The Wall Street Journal reported the US administration has reached out to Russia and Saudi Arabia to try to settle their battle for market share, which has put millions of barrels per day onto the market at a time when demand is plummeting due to drastic measures needed to slow the spread of COVID-19.

The Continental statement said a US senator from Hamm’s home state of Oklahoma has asked the US Department of Commerce to investigate and take action to stop what it describes as illegal activity. Dumping cases move at a glacial pace, so that tactic is not going to aid producers needing fast relief.

“Survival mode has returned to the oil and gas sector as the oil price rout deepens,” Wood Mackenzie said in a report. While financial statements in the sector are generally better than in the 2014 price crash, management options are limited because “debt and equity markets are all but closed for the US independents this time.”

For oil and gas companies working in high-cost unconventional plays, the goal is to cut quickly to reduce losses that drain cash, reaching a safe spot, known as “cash flow neutrality.”

The first round of capital-spending reductions, most companies cutting capital spending about 30%, were simply not deep enough, according to Wood Mackenzie.

“We calculate an average spending cut of 57% will be required for our coverage if only upstream spend is targeted. A reduction of 41% would be needed across all spend categories, including dividends, to be cash flow neutral at $35/bbl,” said Roy Martin, a corporate analyst for the oilfield data and consulting firm.

That means companies, such as Occidental or ConocoPhillips, can save money by reducing payouts or stock buybacks to investors. A dividend reduction is likely to hurt a stock price, but not nearly as significantly as questions about the company’s solvency.

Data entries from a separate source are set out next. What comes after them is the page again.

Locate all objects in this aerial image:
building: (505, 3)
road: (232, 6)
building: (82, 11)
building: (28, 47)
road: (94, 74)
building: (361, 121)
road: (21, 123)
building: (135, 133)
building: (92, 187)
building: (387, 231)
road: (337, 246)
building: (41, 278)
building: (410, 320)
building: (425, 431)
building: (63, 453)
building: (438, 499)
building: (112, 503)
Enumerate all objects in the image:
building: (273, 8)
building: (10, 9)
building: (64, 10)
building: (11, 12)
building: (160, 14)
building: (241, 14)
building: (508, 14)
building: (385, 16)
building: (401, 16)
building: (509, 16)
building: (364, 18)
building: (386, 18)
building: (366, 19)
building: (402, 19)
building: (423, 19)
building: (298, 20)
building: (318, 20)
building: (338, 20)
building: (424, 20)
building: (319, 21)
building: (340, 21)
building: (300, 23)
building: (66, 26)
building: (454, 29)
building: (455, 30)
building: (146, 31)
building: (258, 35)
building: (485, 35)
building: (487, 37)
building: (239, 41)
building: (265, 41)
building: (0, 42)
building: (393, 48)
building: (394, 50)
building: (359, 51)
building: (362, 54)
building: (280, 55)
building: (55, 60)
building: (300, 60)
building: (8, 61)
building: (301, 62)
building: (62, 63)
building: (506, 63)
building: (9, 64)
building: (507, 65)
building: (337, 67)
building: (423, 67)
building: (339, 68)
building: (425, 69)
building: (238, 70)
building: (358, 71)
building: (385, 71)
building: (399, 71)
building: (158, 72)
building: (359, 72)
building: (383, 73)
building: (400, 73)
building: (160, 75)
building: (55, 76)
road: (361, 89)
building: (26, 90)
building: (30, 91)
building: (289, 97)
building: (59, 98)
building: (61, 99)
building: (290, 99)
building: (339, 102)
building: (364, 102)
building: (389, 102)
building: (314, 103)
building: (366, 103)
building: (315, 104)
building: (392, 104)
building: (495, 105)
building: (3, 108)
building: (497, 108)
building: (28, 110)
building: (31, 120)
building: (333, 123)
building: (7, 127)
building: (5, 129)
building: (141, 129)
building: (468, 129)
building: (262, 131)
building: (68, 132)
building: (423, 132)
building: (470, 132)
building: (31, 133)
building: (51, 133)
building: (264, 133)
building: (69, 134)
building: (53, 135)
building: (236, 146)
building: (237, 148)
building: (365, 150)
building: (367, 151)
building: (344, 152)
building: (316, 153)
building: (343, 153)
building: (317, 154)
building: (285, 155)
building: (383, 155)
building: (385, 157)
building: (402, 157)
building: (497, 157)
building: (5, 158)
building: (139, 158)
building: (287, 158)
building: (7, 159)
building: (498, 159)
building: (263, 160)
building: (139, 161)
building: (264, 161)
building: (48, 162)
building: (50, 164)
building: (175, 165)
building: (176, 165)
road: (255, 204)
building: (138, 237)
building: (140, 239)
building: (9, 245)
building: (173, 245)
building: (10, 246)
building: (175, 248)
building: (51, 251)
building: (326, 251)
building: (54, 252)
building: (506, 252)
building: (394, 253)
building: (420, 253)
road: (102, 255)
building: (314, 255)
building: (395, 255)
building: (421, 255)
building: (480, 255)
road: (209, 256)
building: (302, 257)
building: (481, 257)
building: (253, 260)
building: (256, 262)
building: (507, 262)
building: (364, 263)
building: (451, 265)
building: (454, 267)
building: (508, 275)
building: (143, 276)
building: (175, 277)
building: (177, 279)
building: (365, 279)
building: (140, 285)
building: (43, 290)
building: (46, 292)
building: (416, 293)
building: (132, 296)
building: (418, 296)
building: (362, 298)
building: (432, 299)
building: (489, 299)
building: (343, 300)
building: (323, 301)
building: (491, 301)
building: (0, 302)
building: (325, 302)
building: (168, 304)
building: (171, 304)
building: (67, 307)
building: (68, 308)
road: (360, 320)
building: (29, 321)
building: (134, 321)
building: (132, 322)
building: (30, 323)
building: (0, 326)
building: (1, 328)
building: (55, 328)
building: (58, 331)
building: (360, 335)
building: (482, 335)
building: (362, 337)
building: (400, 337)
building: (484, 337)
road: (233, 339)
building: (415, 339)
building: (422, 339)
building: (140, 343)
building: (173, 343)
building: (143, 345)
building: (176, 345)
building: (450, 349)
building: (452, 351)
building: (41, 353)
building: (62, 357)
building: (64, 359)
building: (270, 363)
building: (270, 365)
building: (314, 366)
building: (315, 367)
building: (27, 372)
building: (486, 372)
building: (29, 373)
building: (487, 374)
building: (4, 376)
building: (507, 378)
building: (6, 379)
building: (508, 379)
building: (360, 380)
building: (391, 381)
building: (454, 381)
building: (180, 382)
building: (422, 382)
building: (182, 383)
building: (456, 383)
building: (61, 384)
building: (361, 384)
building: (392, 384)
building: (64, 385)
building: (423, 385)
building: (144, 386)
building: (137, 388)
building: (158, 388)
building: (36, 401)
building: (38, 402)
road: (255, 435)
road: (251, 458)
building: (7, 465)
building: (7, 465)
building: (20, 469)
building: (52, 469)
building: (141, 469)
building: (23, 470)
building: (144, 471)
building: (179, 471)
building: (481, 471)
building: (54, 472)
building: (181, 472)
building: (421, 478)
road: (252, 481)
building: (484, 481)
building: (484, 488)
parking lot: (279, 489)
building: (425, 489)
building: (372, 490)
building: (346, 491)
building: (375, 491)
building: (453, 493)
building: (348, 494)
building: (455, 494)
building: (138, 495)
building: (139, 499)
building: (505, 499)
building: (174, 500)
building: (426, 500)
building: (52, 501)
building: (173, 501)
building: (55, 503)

Life is hard for executives in oil companies—a couple of which have cut executive salaries—but it is worse for service companies with growing inventories of idled equipment.

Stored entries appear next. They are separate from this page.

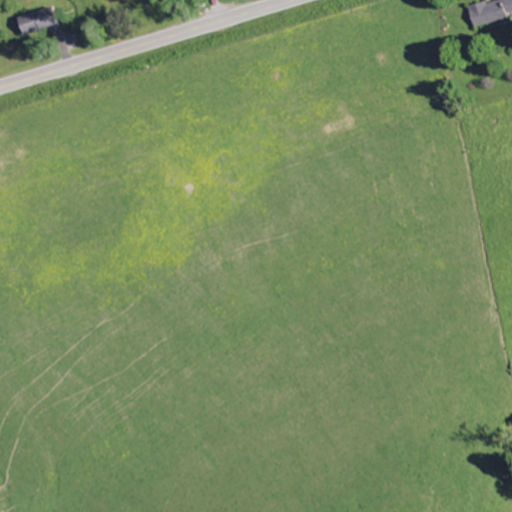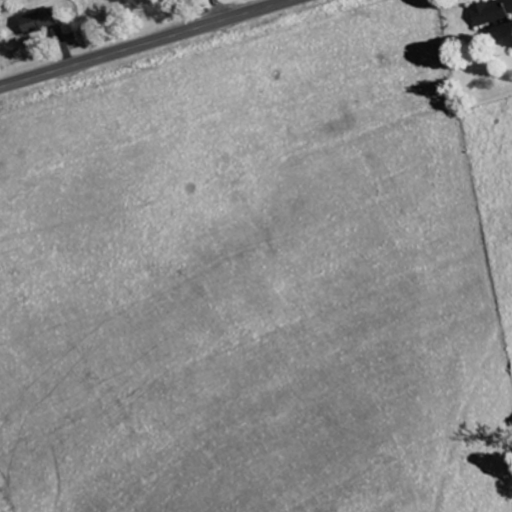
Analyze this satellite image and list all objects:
road: (145, 45)
road: (39, 434)
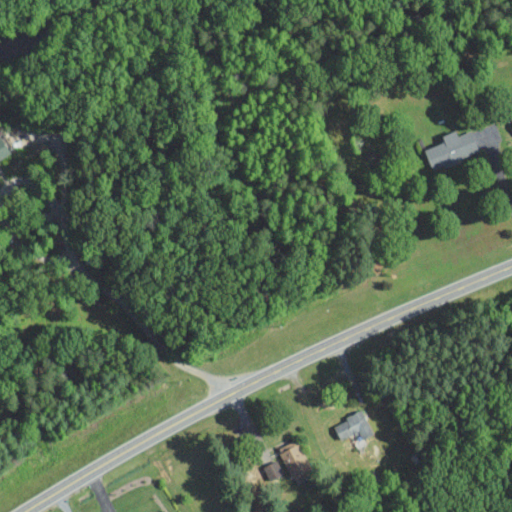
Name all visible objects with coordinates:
building: (511, 118)
building: (450, 148)
building: (2, 149)
road: (497, 171)
road: (70, 246)
road: (262, 379)
road: (325, 381)
building: (351, 425)
building: (292, 457)
building: (270, 469)
road: (95, 512)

Budget reduction announcement from oil companies suggest there could be better times ahead.

Diamondback is planning a 1-month break for nine completion crews, After that, it “plans to judiciously reactivate“ three or four frac spreads. That plan is “dependent upon future commodity prices, with the primary goal of protecting the company’s balance sheet and cash flow.”

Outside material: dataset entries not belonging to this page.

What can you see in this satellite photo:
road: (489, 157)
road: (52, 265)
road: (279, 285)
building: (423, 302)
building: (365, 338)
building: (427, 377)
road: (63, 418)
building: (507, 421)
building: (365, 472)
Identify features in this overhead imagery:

Looking ahead there could be another reason to produce less oil—the glut is so severe that traders buying and storing crude in hopes of higher prices ahead may have no affordable place to put it.

"Perhaps for the first time in its history, the oil market is about to test storage capacity limits,” said a report from Kayrros. The claim by the market analyst is based on satellite images showing storage worldwide is now 62% full and rising by 3 million B/D toward what it says is a maximum operating capacity of nearly 80%.

However, there is no telling if that trend will continue in a market where the future is murkier than usual.

BP said it would postpone its upcoming Energy Outlook report because it needs time “to consider any longer-term issues raised by current events and to ensure that the key insights from the Outlook are fully incorporated into BP’s strategy.”

As of now, it is “likely” to be able to do so by September, but no date was promised.